### SUPPLIED RECORDS ###

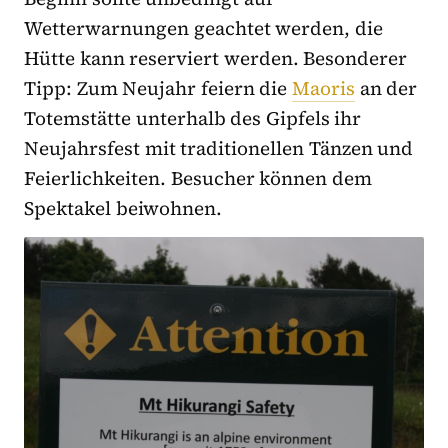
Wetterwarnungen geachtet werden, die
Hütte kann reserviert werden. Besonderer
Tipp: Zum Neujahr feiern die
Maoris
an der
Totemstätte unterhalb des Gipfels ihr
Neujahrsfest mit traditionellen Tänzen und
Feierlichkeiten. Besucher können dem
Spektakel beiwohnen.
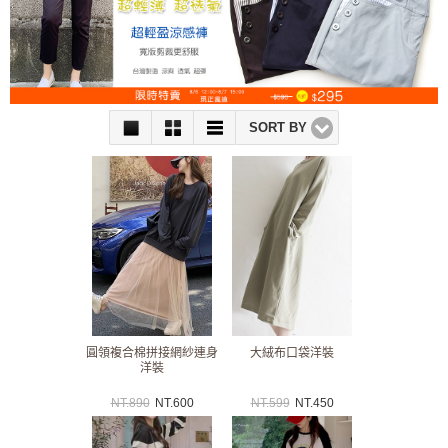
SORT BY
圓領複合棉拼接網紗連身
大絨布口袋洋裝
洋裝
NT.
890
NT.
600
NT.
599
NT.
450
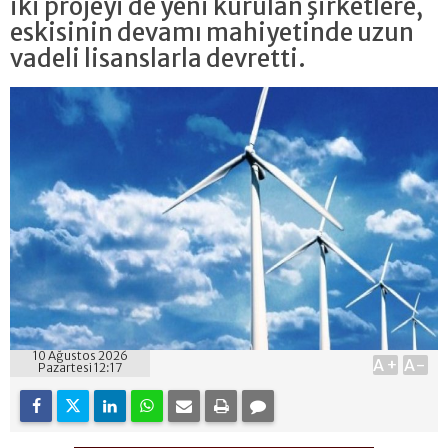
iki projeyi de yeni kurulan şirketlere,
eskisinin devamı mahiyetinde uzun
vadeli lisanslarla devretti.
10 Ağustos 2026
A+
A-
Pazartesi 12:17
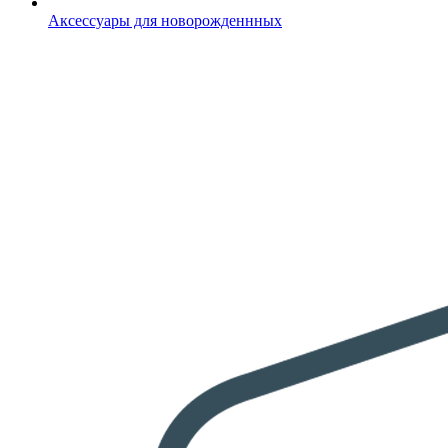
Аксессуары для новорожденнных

###
### SUPPLIED RECORDS ###

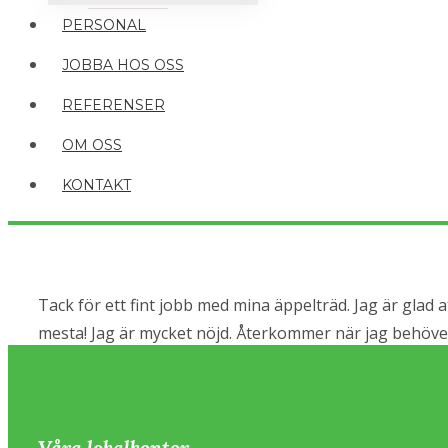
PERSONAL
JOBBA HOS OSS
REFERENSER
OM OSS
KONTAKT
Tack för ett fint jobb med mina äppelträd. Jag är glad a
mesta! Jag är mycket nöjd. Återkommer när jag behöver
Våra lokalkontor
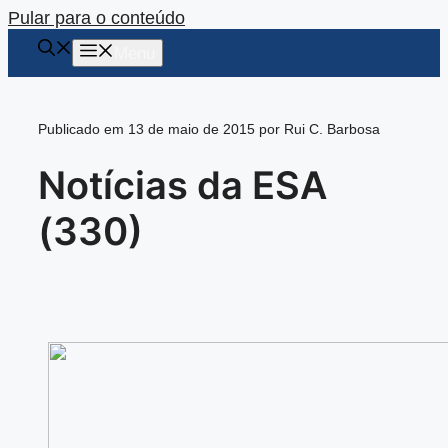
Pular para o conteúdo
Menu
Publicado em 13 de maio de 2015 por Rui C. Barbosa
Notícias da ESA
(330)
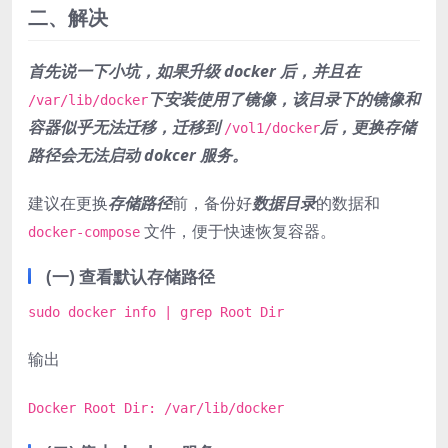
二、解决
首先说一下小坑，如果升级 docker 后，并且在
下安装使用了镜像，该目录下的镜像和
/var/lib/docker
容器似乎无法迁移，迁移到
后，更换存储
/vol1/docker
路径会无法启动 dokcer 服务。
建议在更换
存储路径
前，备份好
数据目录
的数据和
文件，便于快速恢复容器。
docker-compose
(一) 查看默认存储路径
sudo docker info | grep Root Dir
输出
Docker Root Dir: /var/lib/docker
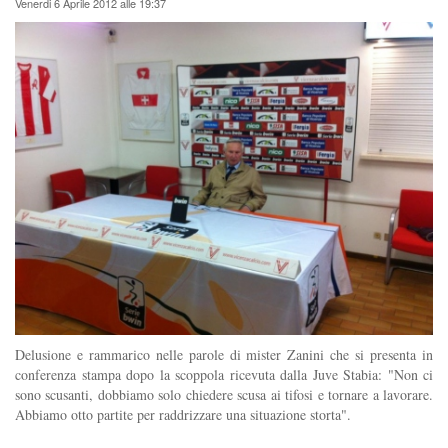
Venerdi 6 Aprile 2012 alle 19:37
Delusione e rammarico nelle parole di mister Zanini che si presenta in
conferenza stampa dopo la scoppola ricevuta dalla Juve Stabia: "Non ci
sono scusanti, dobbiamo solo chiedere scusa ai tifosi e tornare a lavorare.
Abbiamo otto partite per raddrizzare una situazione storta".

###

## EXERCISE
Rewrite the lines from the one containing "iki projeyi de" to the one containing "Pazartesi 12:17", changing "Ağustos" to "Eylül" and keeping everything else the same.

## RESULT OF THE EXERCISE
iki projeyi de yeni kurulan şirketlere,
eskisinin devamı mahiyetinde uzun
vadeli lisanslarla devretti.
10 Eylül 2026
A+
A-
Pazartesi 12:17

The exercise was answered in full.